Neuroaesthetics and Interiors
In a recent post I talked just a little bit about neuroception, so it was kind of one of those delightful things that soon afterwards I came across this article on Architectural Digest about neuroaesthetics. The question posed there is “Can a Bad Floor Plan Affect Your Mental Health?” You might be of the vintage to remember when everyone was going on about Feng Shui, and later Marie Kondo became all the rage. I’m interested in all sorts of way that we can think about the spaces we inhabit, and possibly change them to make them places where we feel good.
The author of the article talks to Suchi Reddy who says, “Spaces either provide sensory pleasures or they don’t” and “That’s an emotional thing that then feeds into a deeper kind of neurological effect—and that’s absolutely influenced by space.” The author of the article says: “our relationships to our homes are as informed by our desires, traumas, histories, and hopes as they are by our relationships with each other..”
Since writing that last post about happy places, I grabbed a book from the library titled Anchored: How to Befriend Your Nervous System Using Polyvagal Theory by Deb Dana. You might know Dana from her viral concept of looking for “glimmers.” I’m not sure why that term irks me, lol, but I know others find it delightful and helpful, so I’m willing to let it stand.
Dana says that “we can think of neuroception as an embodied surveillance system broadcasting important information from its place below the surface of awareness.” We can think of “tuning in” to our body, and getting in touch with our gut instincts, our autonomic intuition. We might think about our cues for safety, cures for danger. Where do we feel anchored? What are the conditions that bring out those feelings of calm and contentment?
I’ve always known that I’m probably on the extreme side of awareness of my physical space. Because I live with an artist our art changes frequently, but there are those anchoring pieces too. Our house doubles a little as an artist’s studio, as you can see in the photos. We’ve had the same mostly secondhand furniture for thirty years and we’ve lived in the same house for 25. So things are where I like them, and I do like the rotating art show, as well.
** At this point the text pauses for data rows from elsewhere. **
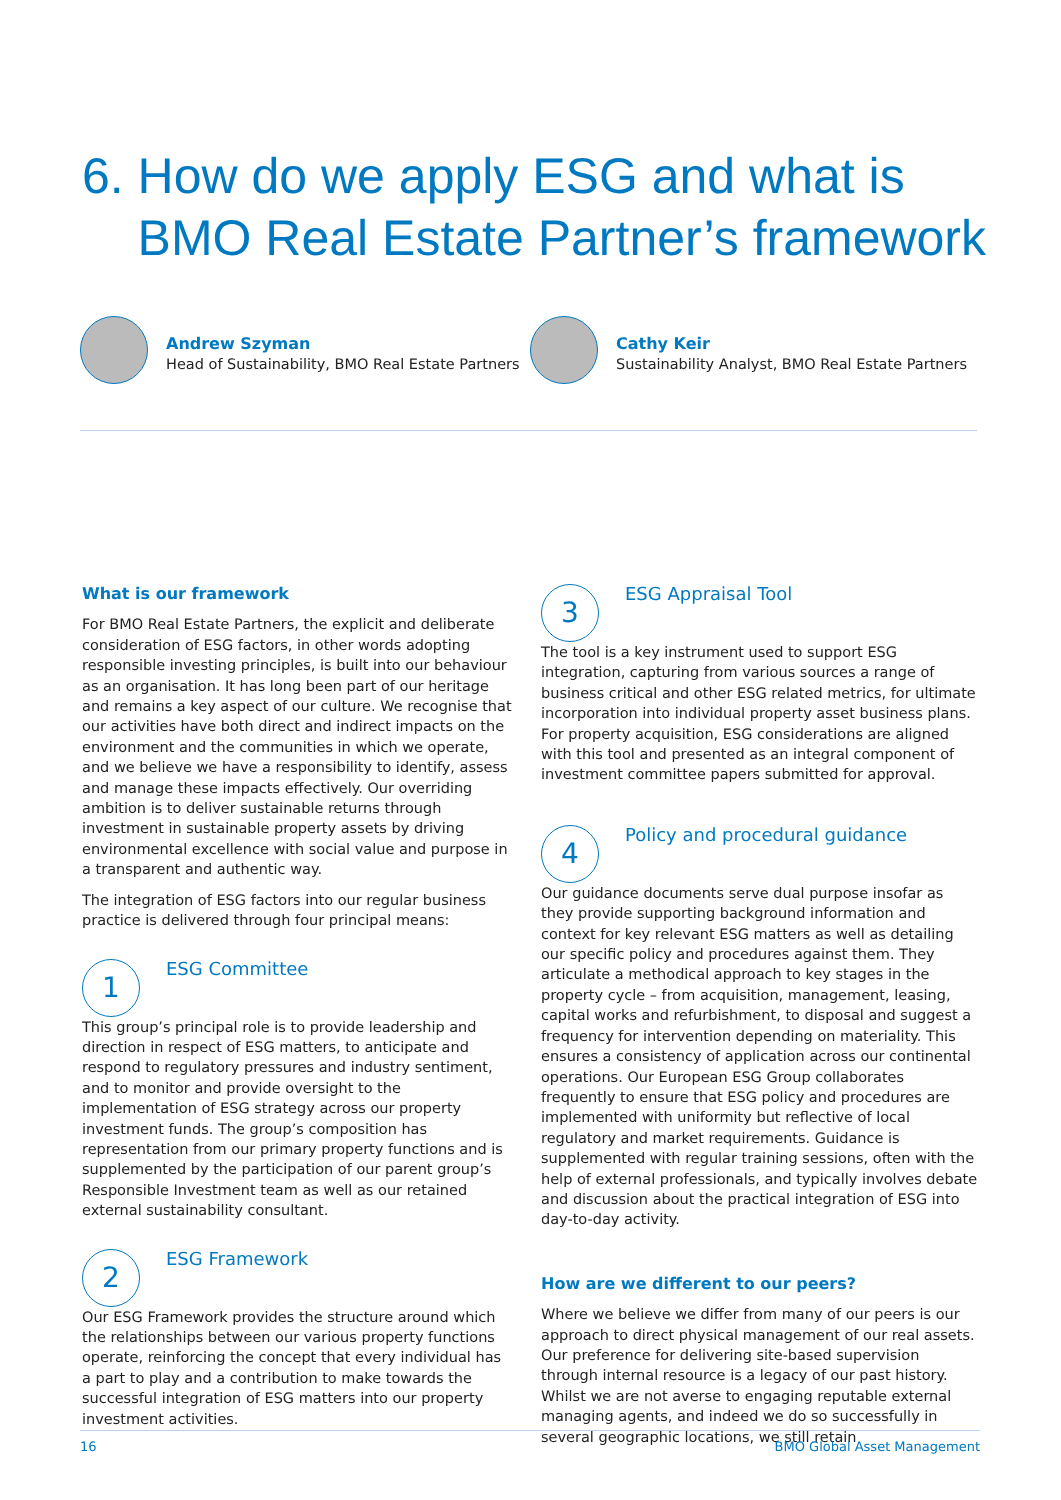6. How do we apply ESG and what is
BMO Real Estate Partner’s framework
Andrew Szyman
Head of Sustainability, BMO Real Estate Partners
Cathy Keir
Sustainability Analyst, BMO Real Estate Partners
What is our framework
For BMO Real Estate Partners, the explicit and deliberate consideration of ESG factors, in other words adopting responsible investing principles, is built into our behaviour as an organisation. It has long been part of our heritage and remains a key aspect of our culture. We recognise that our activities have both direct and indirect impacts on the environment and the communities in which we operate, and we believe we have a responsibility to identify, assess and manage these impacts effectively. Our overriding ambition is to deliver sustainable returns through investment in sustainable property assets by driving environmental excellence with social value and purpose in a transparent and authentic way.
The integration of ESG factors into our regular business practice is delivered through four principal means:
1
ESG Committee
This group’s principal role is to provide leadership and direction in respect of ESG matters, to anticipate and respond to regulatory pressures and industry sentiment, and to monitor and provide oversight to the implementation of ESG strategy across our property investment funds. The group’s composition has representation from our primary property functions and is supplemented by the participation of our parent group’s Responsible Investment team as well as our retained external sustainability consultant.
2
ESG Framework
Our ESG Framework provides the structure around which the relationships between our various property functions operate, reinforcing the concept that every individual has a part to play and a contribution to make towards the successful integration of ESG matters into our property investment activities.
3
ESG Appraisal Tool
The tool is a key instrument used to support ESG integration, capturing from various sources a range of business critical and other ESG related metrics, for ultimate incorporation into individual property asset business plans. For property acquisition, ESG considerations are aligned with this tool and presented as an integral component of investment committee papers submitted for approval.
4
Policy and procedural guidance
Our guidance documents serve dual purpose insofar as they provide supporting background information and context for key relevant ESG matters as well as detailing our specific policy and procedures against them. They articulate a methodical approach to key stages in the property cycle – from acquisition, management, leasing, capital works and refurbishment, to disposal and suggest a frequency for intervention depending on materiality. This ensures a consistency of application across our continental operations. Our European ESG Group collaborates frequently to ensure that ESG policy and procedures are implemented with uniformity but reflective of local regulatory and market requirements. Guidance is supplemented with regular training sessions, often with the help of external professionals, and typically involves debate and discussion about the practical integration of ESG into day-to-day activity.
How are we different to our peers?
Where we believe we differ from many of our peers is our approach to direct physical management of our real assets. Our preference for delivering site-based supervision through internal resource is a legacy of our past history. Whilst we are not averse to engaging reputable external managing agents, and indeed we do so successfully in several geographic locations, we still retain
16 BMO Global Asset Management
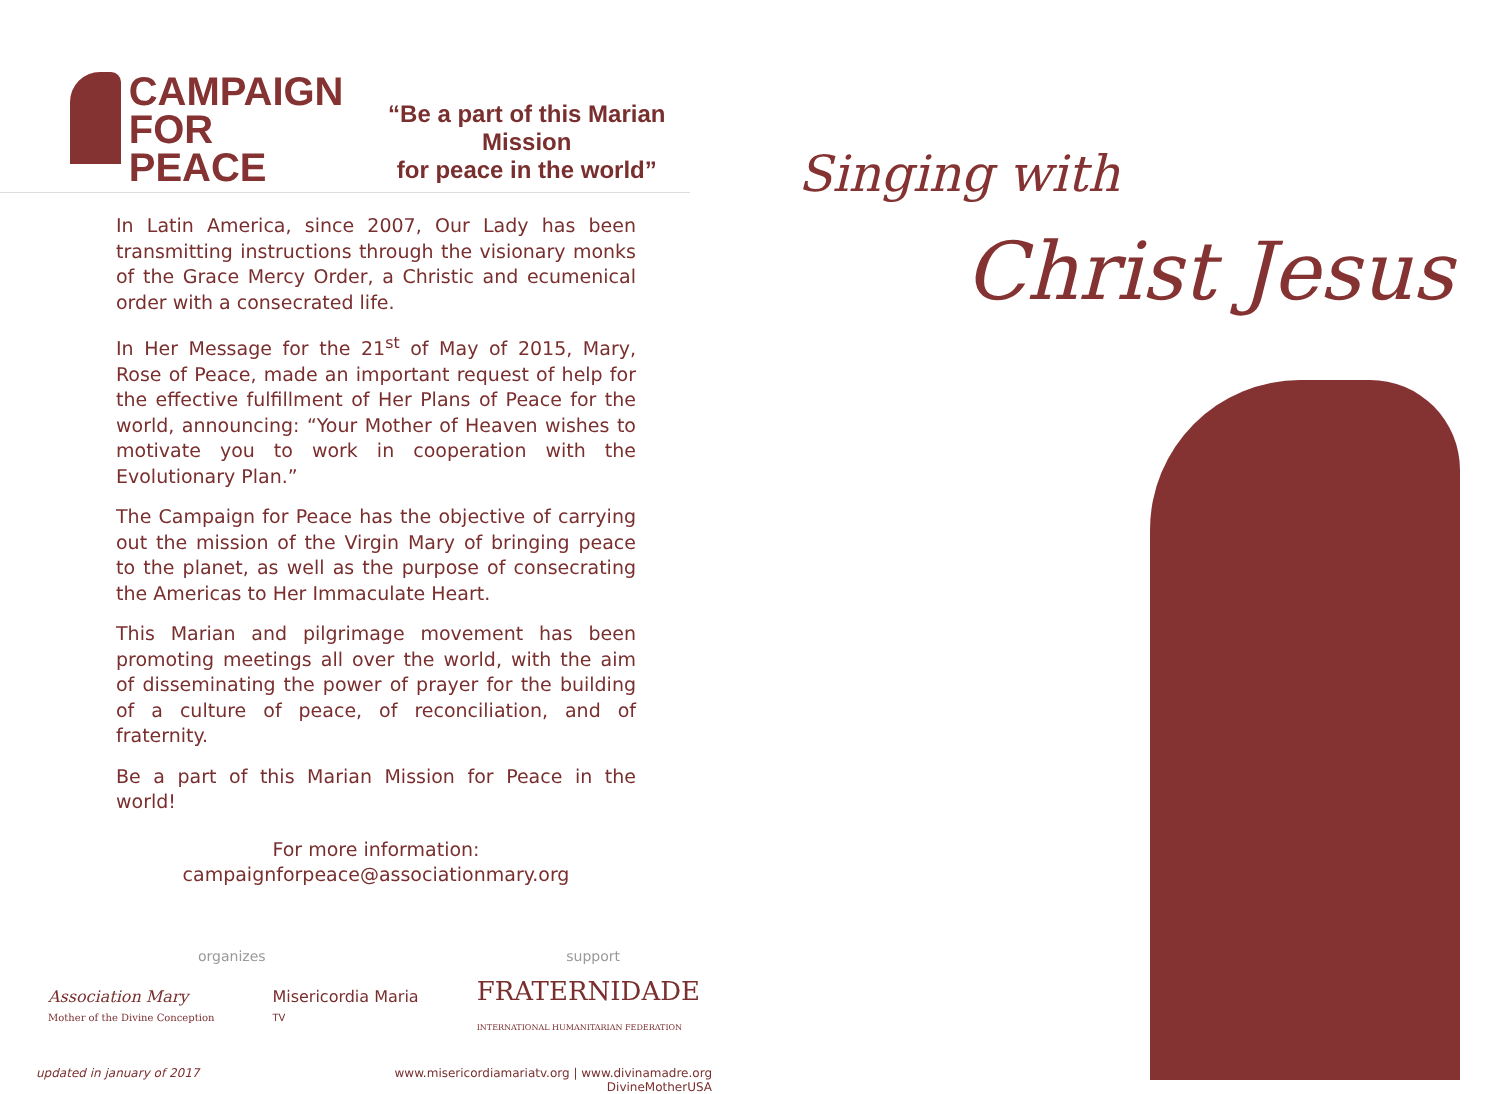CAMPAIGN
FOR PEACE
“Be a part of this Marian Mission
for peace in the world”
In Latin America, since 2007, Our Lady has been transmitting instructions through the visionary monks of the Grace Mercy Order, a Christic and ecumenical order with a consecrated life.
In Her Message for the 21<sup>st</sup> of May of 2015, Mary, Rose of Peace, made an important request of help for the effective fulfillment of Her Plans of Peace for the world, announcing: “Your Mother of Heaven wishes to motivate you to work in cooperation with the Evolutionary Plan.”
The Campaign for Peace has the objective of carrying out the mission of the Virgin Mary of bringing peace to the planet, as well as the purpose of consecrating the Americas to Her Immaculate Heart.
This Marian and pilgrimage movement has been promoting meetings all over the world, with the aim of disseminating the power of prayer for the building of a culture of peace, of reconciliation, and of fraternity.
Be a part of this Marian Mission for Peace in the world!
For more information:
campaignforpeace@associationmary.org
organizes support
Association Mary
Mother of the Divine Conception Misericordia Maria
TV FRATERNIDADE
INTERNATIONAL HUMANITARIAN FEDERATION
updated in january of 2017 www.misericordiamariatv.org | www.divinamadre.org
DivineMotherUSA
Singing with
Christ Jesus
That gives me pleasure.
I can look back at workplaces and conjure all the feelings I felt in them. One summer job converting card catalogues to digital was in a supply closet only marginally outfitted as a work space. Dingey basements where you could hang up your coat and sit in a cramped position in the same area to eat your lunch. Badly placed washrooms in small lunchrooms. Desks with no sightlines, poor lighting, no windows. And then, the thing that I’m overly sensitive to is the clutter, the junk and detritus and weird crap left around that is like fingernails on a chalkboard to a person with heightened visual perception. (Maybe there’s a name for that, I don’t know). I’ve probably worked in thirty jobs in all my years, waiting on tables, working in libraries, bookstores, a stationery store, even briefly in a wedding store (true story), and not one of them has left me feeling comfortable. Which is interesting, right? Because how can we be productive and creative in spaces that affect our nervous systems adversely?
So maybe that’s why I am particular in my home space. I became interested in thinking about the poetry of interiors thanks to Gaston Bachelard’s The Poetics of Space. (Originally published in the late 50s, my edition came out in English translation in 1994). All the writers at a certain point had read it. How can any of us think of space the same way after reading it? Mark Z. Danielewski says, “it has everything to do with how our comprehension of space, however confined or expansive, still affords an opportunity to encounter the boundaries of the self just as they are about to give way.”
And John Stilgoe says of the book: “it demonstrates to its readers that space can be poetry” and he notes that the book “opens it readers to the titanic importance of setting.” I can only be jealous of anyone encountering this book for the first time.
If you’ve read this far, thanks for coming along with me into this little rabbit hole, thinking about our happiness in spaces. Thinking about how spaces can hold poetry. Thinking about how sight-lines, smells, colours, doors, windows, light, sounds, all operate together on our nervous systems to make us feel certain ways below the surface of our awareness. But how when we become aware of those spatial comprehensions we might be able to manipulate and massage where we are to accommodate a poetics.
My morning writing space is a bit of a sacred thing: quiet to begin, then some wordless music. A candle burning, perhaps. Good paper and a fountain pen to think things through. Books and more books. Paintings to look at. (Yes, I’m spoiled in that category). Plants are also nice. Interesting lights when there is darkness, and natural light when possible.
Our spaces don’t have to be perfect, just offer us a place to breathe. Because we can’t be creative when we’re not breathing well. We can’t work well. And who want to squander their gifts?